▶ [Aufgabenstellung]: Schreiben Sie aus dem Textblock die Passage von „Warum hat Facebook“ bis „von Nacktheit entfernt.“ wortgetreu ab.

▶ [Textblock]:
┄┄┄┄┄┄
Warum hat Facebook das Foto noch nicht gelöscht?

Der oben eingebettete Post von Moderator Simon Beeck hat zum Zeitpunkt dieser Veröffentlichung knapp 40.000 Likes und wurde über 23.000 Mal geteilt. Sicher wurde er auch schon einige Male gemeldet—aber noch nicht gelöscht. Olli Waldhauer, der Fotograf, dessen Idee die Aktion war, ruft auf Facebook dazu auf, das Bild selbst zu posten, damit sich das Bild im Netz hält. Dazu stellt er auch einen Download-Link zur Verfügung. Sein Post wurde nämlich recht schnell aufgrund von Nacktheit entfernt.
┄┄┄┄┄┄
▶ [Datenauszug]:
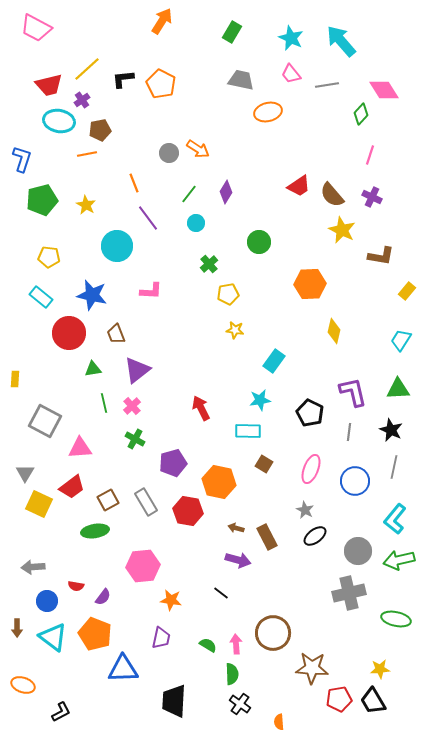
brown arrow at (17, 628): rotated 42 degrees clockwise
┄┄┄┄┄┄
▶ [Erwartete Antwort]:
Warum hat Facebook das Foto noch nicht gelöscht?

Der oben eingebettete Post von Moderator Simon Beeck hat zum Zeitpunkt dieser Veröffentlichung knapp 40.000 Likes und wurde über 23.000 Mal geteilt. Sicher wurde er auch schon einige Male gemeldet—aber noch nicht gelöscht. Olli Waldhauer, der Fotograf, dessen Idee die Aktion war, ruft auf Facebook dazu auf, das Bild selbst zu posten, damit sich das Bild im Netz hält. Dazu stellt er auch einen Download-Link zur Verfügung. Sein Post wurde nämlich recht schnell aufgrund von Nacktheit entfernt.